Tell us what you think of the Department of Computer Science at York.

I feel right at home within Computer Science here at York. The facilities are outstanding, and the staff are genuinely interested in how your research, and indeed you as a researcher, are developing. I feel very lucky to have found the Department during my MRes, and to have secured a place here for my PhD.

I feel completely embedded within the research student community in the Department, who make every effort to be inclusive and involve everyone in their events. A good example is the annual York Doctoral Symposium, where students can gain experience of organising and holding a conference - I was part of the Programme Committee reviewing submissions, and also presented a paper myself.

What do you intend to do when you finish your PhD?
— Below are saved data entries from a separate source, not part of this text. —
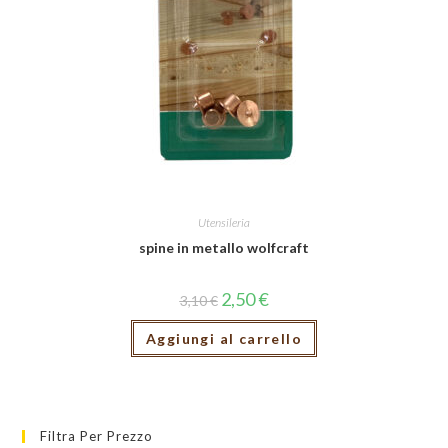
Utensileria
spine in metallo wolfcraft
2,50
€
3,10
€
Aggiungi al carrello
Filtra Per Prezzo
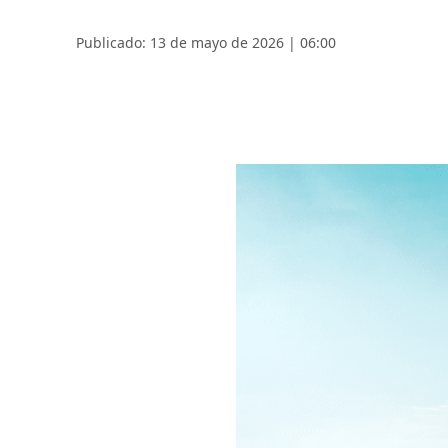
Publicado: 13 de mayo de 2026 | 06:00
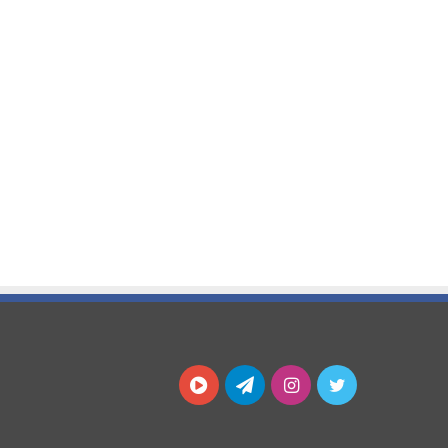
توییتر
اینستاگرام
تلگرام
آپارات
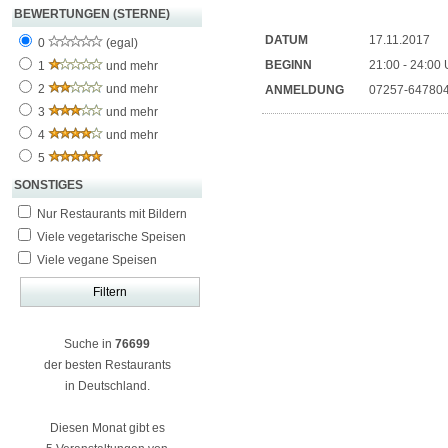
BEWERTUNGEN (STERNE)
DATUM
17.11.2017
0
(egal)
BEGINN
21:00 - 24:00 
1
und mehr
2
und mehr
ANMELDUNG
07257-64780
3
und mehr
4
und mehr
5
SONSTIGES
Nur Restaurants mit Bildern
Viele vegetarische Speisen
Viele vegane Speisen
Suche in
76699
der besten Restaurants
in Deutschland.
Diesen Monat gibt es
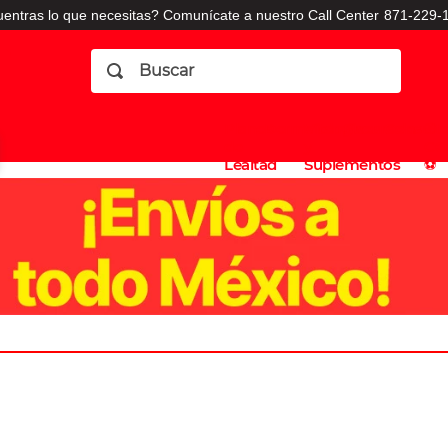
entras lo que necesitas? Comunícate a nuestro Call Center
871-229-1
Buscar
Planes
Dermatologia
Vitaminas
Sucursales
Consulto
⚽️
de
y
CO
Lealtad
Suplementos
⚽️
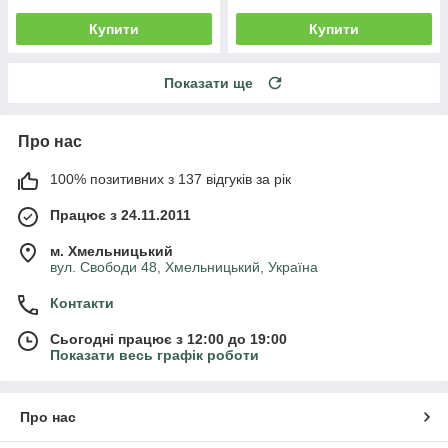
Купити
Купити
Показати ще
Про нас
100% позитивних з 137 відгуків за рік
Працює з 24.11.2011
м. Хмельницький
вул. Свободи 48, Хмельницький, Україна
Контакти
Сьогодні працює з 12:00 до 19:00
Показати весь графік роботи
Про нас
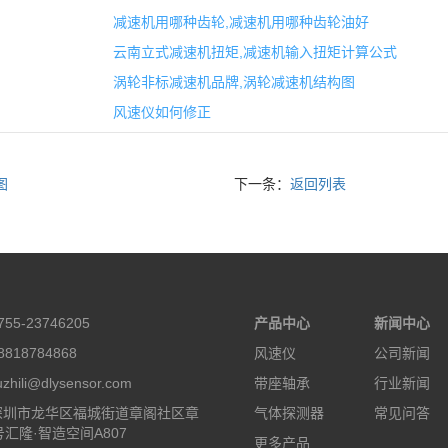
减速机用哪种齿轮,减速机用哪种齿轮油好
云南立式减速机扭矩,减速机输入扭矩计算公式
涡轮非标减速机品牌,涡轮减速机结构图
风速仪如何修正
图
下一条：
返回列表
55-23746205
产品中心
新闻中心
818784868
风速仪
公司新闻
hili@dlysensor.com
带座轴承
行业新闻
深圳市龙华区福城街道章阁社区章
气体探测器
常见问答
号汇隆·智造空间A807
更多产品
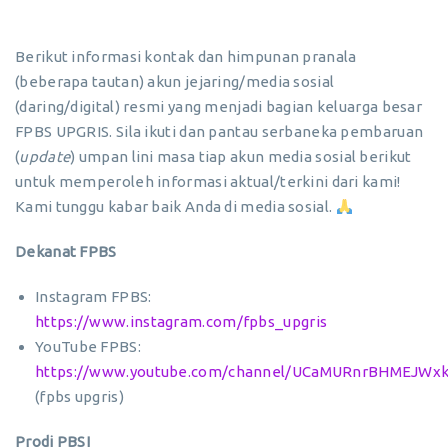
Berikut informasi kontak dan himpunan pranala
(beberapa tautan) akun jejaring/media sosial
(daring/digital) resmi yang menjadi bagian keluarga besar
FPBS UPGRIS. Sila ikuti dan pantau serbaneka pembaruan
(
update
) umpan lini masa tiap akun media sosial berikut
untuk memperoleh informasi aktual/terkini dari kami!
Kami tunggu kabar baik Anda di media sosial.
Dekanat FPBS
Instagram FPBS:
https://www.instagram.com/fpbs_upgris
YouTube FPBS:
https://www.youtube.com/channel/UCaMURnrBHMEJWxk
(fpbs upgris)
Prodi PBSI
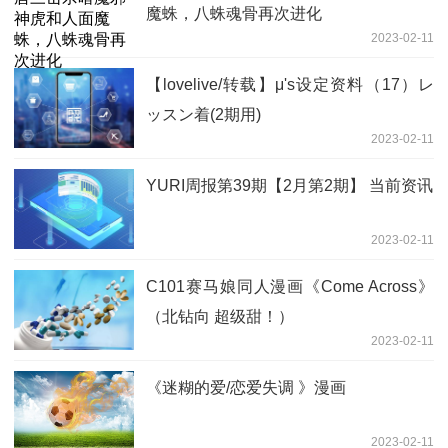
魔蛛，八蛛魂骨再次进化
2023-02-11
【lovelive/转载】μ's设定资料（17）レ
ッスン着(2期用)
2023-02-11
YURI周报第39期【2月第2期】 当前资讯
2023-02-11
C101赛马娘同人漫画《Come Across》
（北钻向 超级甜！）
2023-02-11
《迷糊的爱/恋爱失调 》漫画
2023-02-11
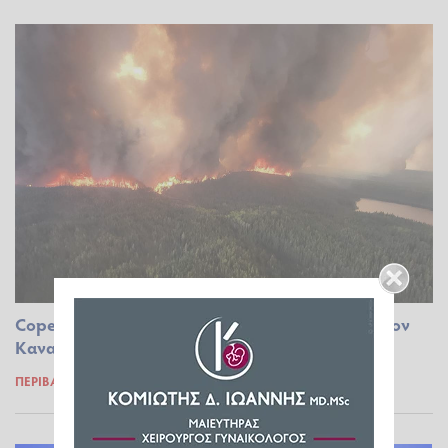
Copernicus: Σύννεφα καπνού από τις φωτιές στον
Καναδά «ταξιδεύουν» στην Ευρώπη
ΠΕΡΙΒΆΛΛΟΝ
03.06.2025 18:46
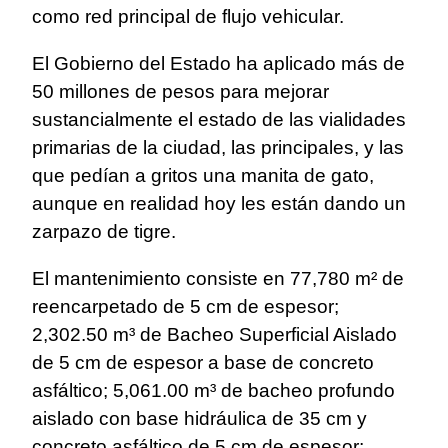
como red principal de flujo vehicular.
El Gobierno del Estado ha aplicado más de
50 millones de pesos para mejorar
sustancialmente el estado de las vialidades
primarias de la ciudad, las principales, y las
que pedían a gritos una manita de gato,
aunque en realidad hoy les están dando un
zarpazo de tigre.
El mantenimiento consiste en 77,780 m² de
reencarpetado de 5 cm de espesor;
2,302.50 m³ de Bacheo Superficial Aislado
de 5 cm de espesor a base de concreto
asfáltico; 5,061.00 m³ de bacheo profundo
aislado con base hidráulica de 35 cm y
concreto asfáltico de 5 cm de espesor;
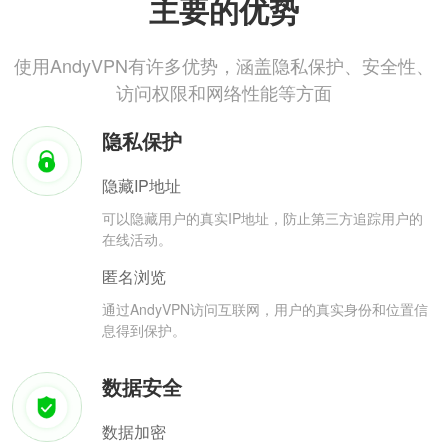
主要的优势
使用AndyVPN有许多优势，涵盖隐私保护、安全性、
访问权限和网络性能等方面
隐私保护
隐藏IP地址
可以隐藏用户的真实IP地址，防止第三方追踪用户的
在线活动。
匿名浏览
通过AndyVPN访问互联网，用户的真实身份和位置信
息得到保护。
数据安全
数据加密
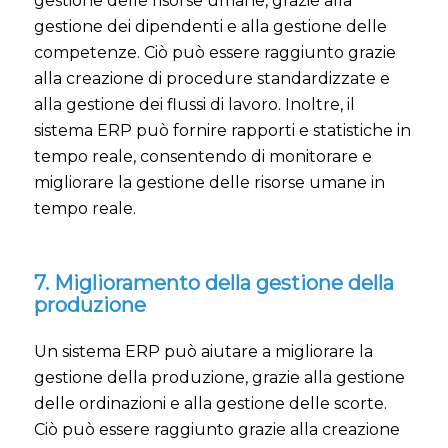
gestione delle risorse umane, grazie alla
gestione dei dipendenti e alla gestione delle
competenze. Ciò può essere raggiunto grazie
alla creazione di procedure standardizzate e
alla gestione dei flussi di lavoro. Inoltre, il
sistema ERP può fornire rapporti e statistiche in
tempo reale, consentendo di monitorare e
migliorare la gestione delle risorse umane in
tempo reale.
7. Miglioramento della gestione della
produzione
Un sistema ERP può aiutare a migliorare la
gestione della produzione, grazie alla gestione
delle ordinazioni e alla gestione delle scorte.
Ciò può essere raggiunto grazie alla creazione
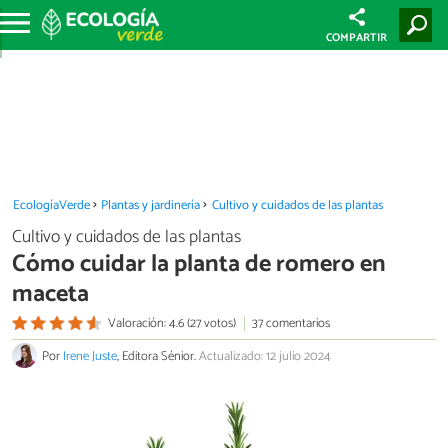
COMPARTIR
EcologíaVerde
Plantas y jardinería
Cultivo y cuidados de las plantas
Cultivo y cuidados de las plantas
Cómo cuidar la planta de romero en
maceta
Valoración: 4.6 (27 votos)
37 comentarios
Por
Irene Juste
, Editora Sénior.
Actualizado: 12 julio 2024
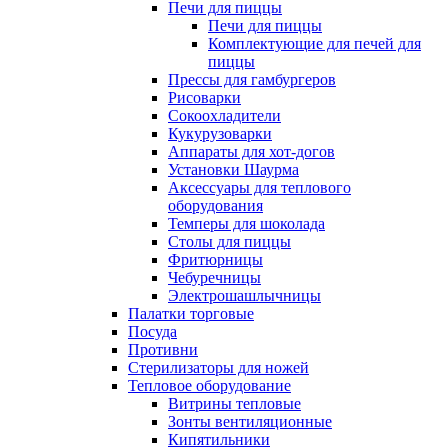
Печи для пиццы
Печи для пиццы
Комплектующие для печей для
пиццы
Прессы для гамбургеров
Рисоварки
Сокоохладители
Кукурузоварки
Аппараты для хот-догов
Установки Шаурма
Аксессуары для теплового
оборудования
Темперы для шоколада
Столы для пиццы
Фритюрницы
Чебуречницы
Электрошашлычницы
Палатки торговые
Посуда
Противни
Стерилизаторы для ножей
Тепловое оборудование
Витрины тепловые
Зонты вентиляционные
Кипятильники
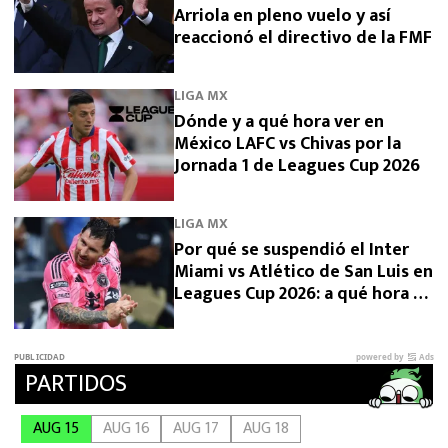
Arriola en pleno vuelo y así
reaccionó el directivo de la FMF
LIGA MX
Dónde y a qué hora ver en
México LAFC vs Chivas por la
Jornada 1 de Leagues Cup 2026
LIGA MX
Por qué se suspendió el Inter
Miami vs Atlético de San Luis en
Leagues Cup 2026: a qué hora se
reanuda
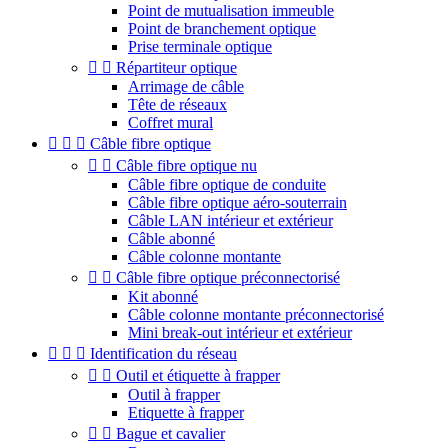
Point de mutualisation immeuble
Point de branchement optique
Prise terminale optique


Répartiteur optique
Arrimage de câble
Tête de réseaux
Coffret mural



Câble fibre optique


Câble fibre optique nu
Câble fibre optique de conduite
Câble fibre optique aéro-souterrain
Câble LAN intérieur et extérieur
Câble abonné
Câble colonne montante


Câble fibre optique préconnectorisé
Kit abonné
Câble colonne montante préconnectorisé
Mini break-out intérieur et extérieur



Identification du réseau


Outil et étiquette à frapper
Outil à frapper
Etiquette à frapper


Bague et cavalier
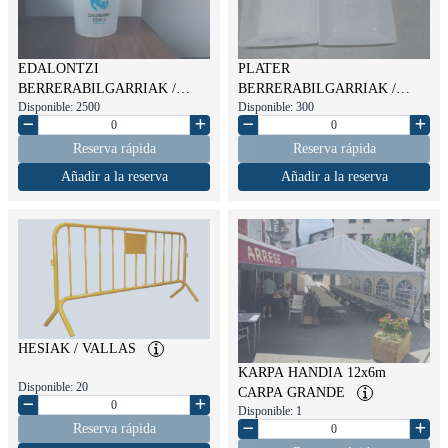
EDALONTZI
PLATER
BERRERABILGARRIAK /
BERRERABILGARRIAK /
Disponible: 2500
Disponible: 300
VASOS REUTILIZABLES
PLATOS REUTILIZABLES
Reserva rápida
Reserva rápida
Añadir a la reserva
Añadir a la reserva
HESIAK / VALLAS
KARPA HANDIA 12x6m
Disponible: 20
CARPA GRANDE
Disponible: 1
Reserva rápida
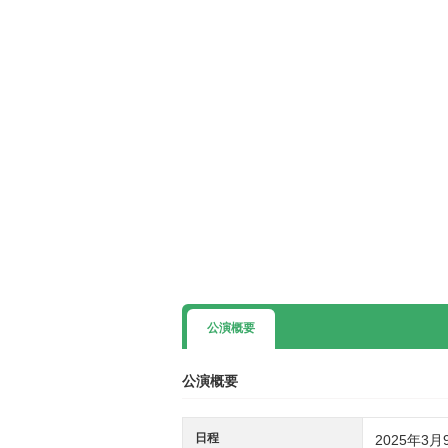
公演概要
公演概要
日程
2025年3月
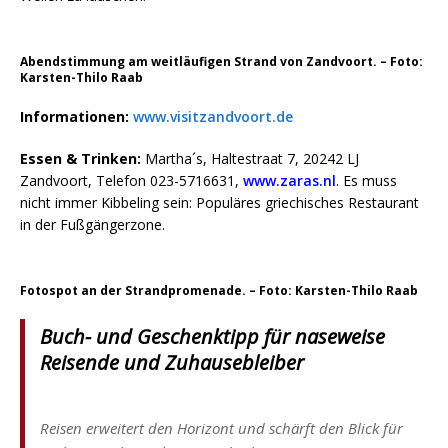
Abendstimmung am weitläufigen Strand von Zandvoort. – Foto:
Karsten-Thilo Raab
Informationen:
www.visitzandvoort.de
Essen & Trinken:
Martha´s, Haltestraat 7, 20242 LJ
Zandvoort, Telefon 023-5716631,
www.zaras.nl
. Es muss
nicht immer Kibbeling sein: Populäres griechisches Restaurant
in der Fußgängerzone.
Fotospot an der Strandpromenade. – Foto: Karsten-Thilo Raab
Buch- und Geschenktipp für naseweise
Reisende und Zuhausebleiber
Reisen erweitert den Horizont und schärft den Blick für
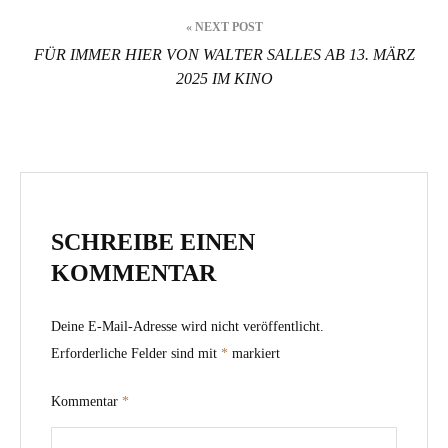
« NEXT POST
FÜR IMMER HIER VON WALTER SALLES AB 13. MÄRZ
2025 IM KINO
SCHREIBE EINEN
KOMMENTAR
Deine E-Mail-Adresse wird nicht veröffentlicht.
Erforderliche Felder sind mit
*
markiert
Kommentar
*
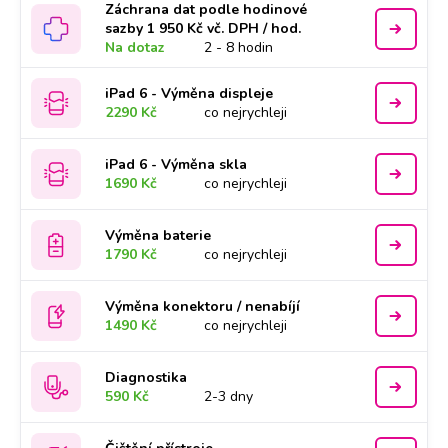
Záchrana dat podle hodinové
sazby 1 950 Kč vč. DPH / hod.
Na dotaz
2 - 8 hodin
iPad 6 - Výměna displeje
2290 Kč
co nejrychleji
iPad 6 - Výměna skla
1690 Kč
co nejrychleji
Výměna baterie
1790 Kč
co nejrychleji
Výměna konektoru / nenabíjí
1490 Kč
co nejrychleji
Diagnostika
590 Kč
2-3 dny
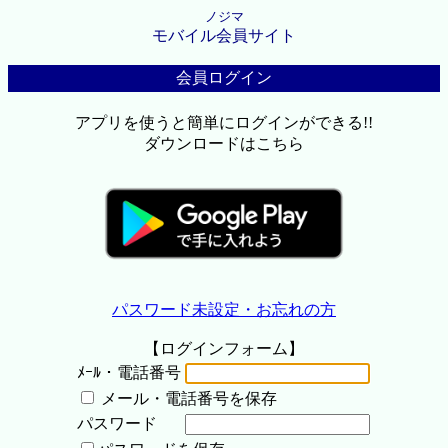
ノジマ
モバイル会員サイト
会員ログイン
アプリを使うと簡単にログインができる!!
ダウンロードはこちら
パスワード未設定・お忘れの方
【ログインフォーム】
ﾒｰﾙ・電話番号
メール・電話番号を保存
パスワード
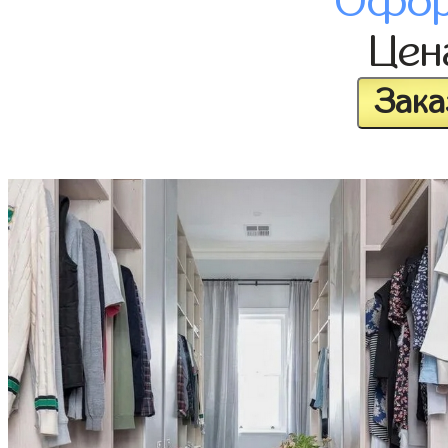
Офор
Це
Зака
As a career changer, my intent is to use the PhD as a stepping stone into the world of academia. My plans are to continue acquiring research skills through a post-doctoral position for a few years, and then ultimately gain a lectureship.

Do you have any advice for anyone thinking of doing at PhD in Computer Science at York?

Do your homework! Come and have a look around at what York has to offer; ensure there is a close match between what you think you may wish to research and what the research interests are of Departmental staff; meet the relevant staff members for an informal chat of their work and your interests; and take the plunge!